WHAT YOU ARE ASKED TO DO: Extract, from the records beneath this instruction, each line that contains the word "Concrete".

※

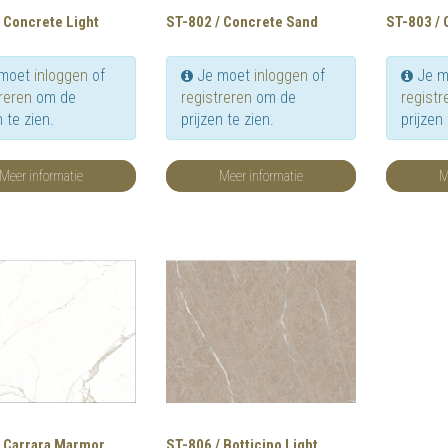
 Concrete Light
ST-802 / Concrete Sand
ST-803 / 
moet
inloggen
of
Je moet
inloggen
of
Je m
reren
om de
registreren
om de
registr
n te zien.
prijzen te zien.
prijzen 
Meer informatie
Meer informatie
M
/ Carrara Marmor
ST-806 / Botticino Light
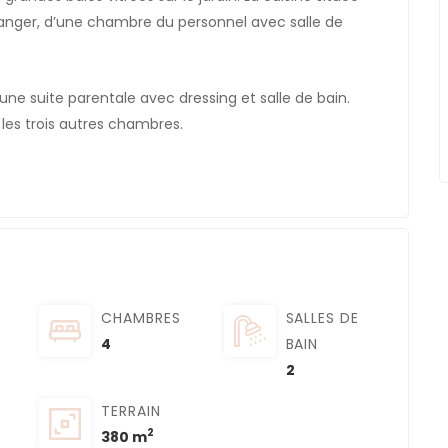
nger, d’une chambre du personnel avec salle de
ne suite parentale avec dressing et salle de bain.
 les trois autres chambres.
CHAMBRES
SALLES DE
4
BAIN
2
TERRAIN
2
380 m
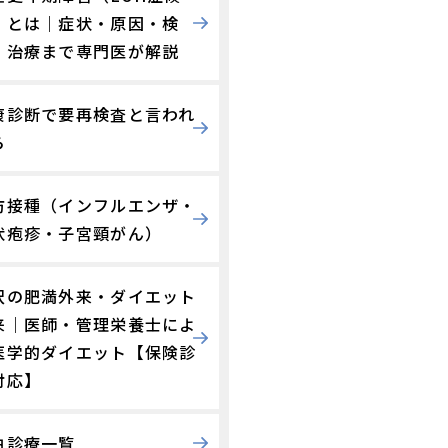
）とは｜症状・原因・検
・治療まで専門医が解説
康診断で要再検査と言われ
ら
防接種（インフルエンザ・
状疱疹・子宮頸がん）
沢の肥満外来・ダイエット
来｜医師・管理栄養士によ
医学的ダイエット【保険診
対応】
由診療一覧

※

RESULT:
 Concrete Light
ST-802 / Concrete Sand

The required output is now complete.